If you’ve been into 3D printing long enough, you’ve surely heard about Z-banding. Z-banding is when a 3D print has horizontal lines running along its outer shell. These patterns are usually in a repeating pattern every few layers.
Z-banding can be caused by a ton of different issues, but I’ll only mention a few here. Also, this issue is almost always related to mechanical issues.
The most common issue found seems to be with the lead screw. The lead screw is the long, threaded pole connected to your Z-axis stepper motor. It’s what makes the Z-axis move up or down.
Sometimes, this lead screw can become bent, creating weird patterns as the printer moves up the axis. If you look directly at the screw and how it moves, it should be as straight as an arrow.
If it is bent, you may need to find a guide for your printer on how to take it apart.
Belt and wheel adjustments
Belts and wheels are essential for the quality of your print. If these are not adjusted, you will have lots of weird lines on your prints.
Every wheel should roll smoothly, and every belt should be nice and tight. Belt tightness is different for every printer, so find out what’s right for your machine.
When a 3D printer uses rods to move along an axis, these rods will wear down over time. Every once in a while, you should clean off the rods and add a little lubricant with them.
This makes sure that there is nothing blocking the printer’s movement, and that it can flow freely along whatever axis it needs to.
Damaged extruder nozzle
I’ve ruined my share of extruder nozzles, and I’m not proud of it. The first time I had this issue, all my prints had a very odd horizontal pattern on each layer. While it produced an interesting texture, it looked pretty awful.
I searched all over the place for a fix, until I finally decided to order a new nozzle. When I removed the old one, I discovered that the entire tip had been scraped off.
This can happen for two reasons. The first is that the nozzle is too close to the bed, and it scrapes the tip off. The second is that you accidentally scrape it off in an effort to clean it.

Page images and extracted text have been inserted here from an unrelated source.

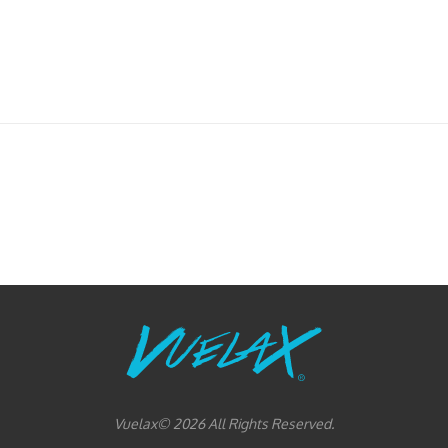
Vuelax© 2026 All Rights Reserved.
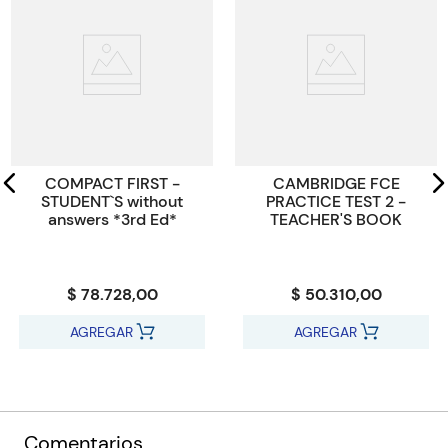
Código KEL
1813395
COMPACT FIRST -
CAMBRIDGE FCE
STUDENT`S without
PRACTICE TEST 2 -
answers *3rd Ed*
TEACHER'S BOOK
$ 78.728,00
$ 50.310,00
AGREGAR
AGREGAR
Comentarios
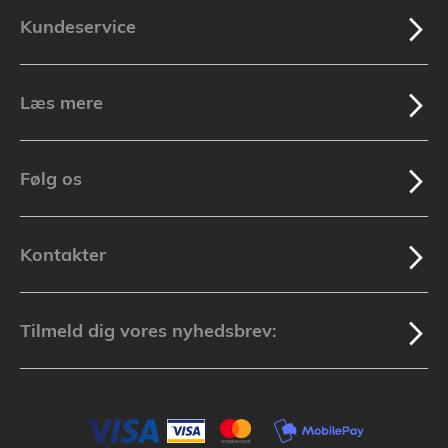
Kundeservice
Læs mere
Følg os
Kontakter
Tilmeld dig vores nyhedsbrev:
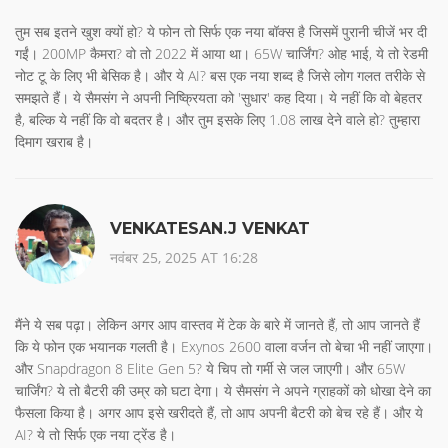
तुम सब इतने खुश क्यों हो? ये फोन तो सिर्फ एक नया बॉक्स है जिसमें पुरानी चीजें भर दी
गईं। 200MP कैमरा? वो तो 2022 में आया था। 65W चार्जिंग? ओह भाई, ये तो रेडमी
नोट टू के लिए भी बेसिक है। और ये AI? बस एक नया शब्द है जिसे लोग गलत तरीके से
समझते हैं। ये सैमसंग ने अपनी निष्क्रियता को 'सुधार' कह दिया। ये नहीं कि वो बेहतर
है, बल्कि ये नहीं कि वो बदतर है। और तुम इसके लिए 1.08 लाख देने वाले हो? तुम्हारा
दिमाग खराब है।
VENKATESAN.J VENKAT
नवंबर 25, 2025 AT 16:28
मैंने ये सब पढ़ा। लेकिन अगर आप वास्तव में टेक के बारे में जानते हैं, तो आप जानते हैं
कि ये फोन एक भयानक गलती है। Exynos 2600 वाला वर्जन तो बेचा भी नहीं जाएगा।
और Snapdragon 8 Elite Gen 5? ये चिप तो गर्मी से जल जाएगी। और 65W
चार्जिंग? ये तो बैटरी की उम्र को घटा देगा। ये सैमसंग ने अपने ग्राहकों को धोखा देने का
फैसला किया है। अगर आप इसे खरीदते हैं, तो आप अपनी बैटरी को बेच रहे हैं। और ये
AI? ये तो सिर्फ एक नया ट्रेंड है।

In my case, it was the second option. Always be extremely careful about scraping your nozzle, especially when the metal is warm and soft.
Your printer probably came with nozzle replacements, so just use one of those. Don’t forget to update your slicer settings if it’s a different size nozzle from what you were using.
Unstable print surface
An unstable surface can refer to either the print bed or the surface your printer is on. Either one of these can create lines known as ringing.
Ringing is caused by the vibrations of the printer as it moves back and forth. It’ll make your prints look terrible if it’s bad enough.
If you aren’t using any clips for your printer bed, get some. The bed will move around too much during printing, especially the taller the prints get.
The printer’s location also matters. If the table the printer is on isn’t sturdy, it’ll vibrate. If the ringing still appears after securing the table, then you might need some vibration absorbing feet for the printer.
You can order these online or get them from a local hardware store. Better yet, you can print them with flexible filament.
Another thing you should know about vibrations is that tall and thin prints will create more vibrations the further up it is. I once tried printing some tall, flat lithophanes, and ended up with some nasty ringing.
I fixed it by making the lithophane curved, which provided more stability to the print. The ringing disappeared completely.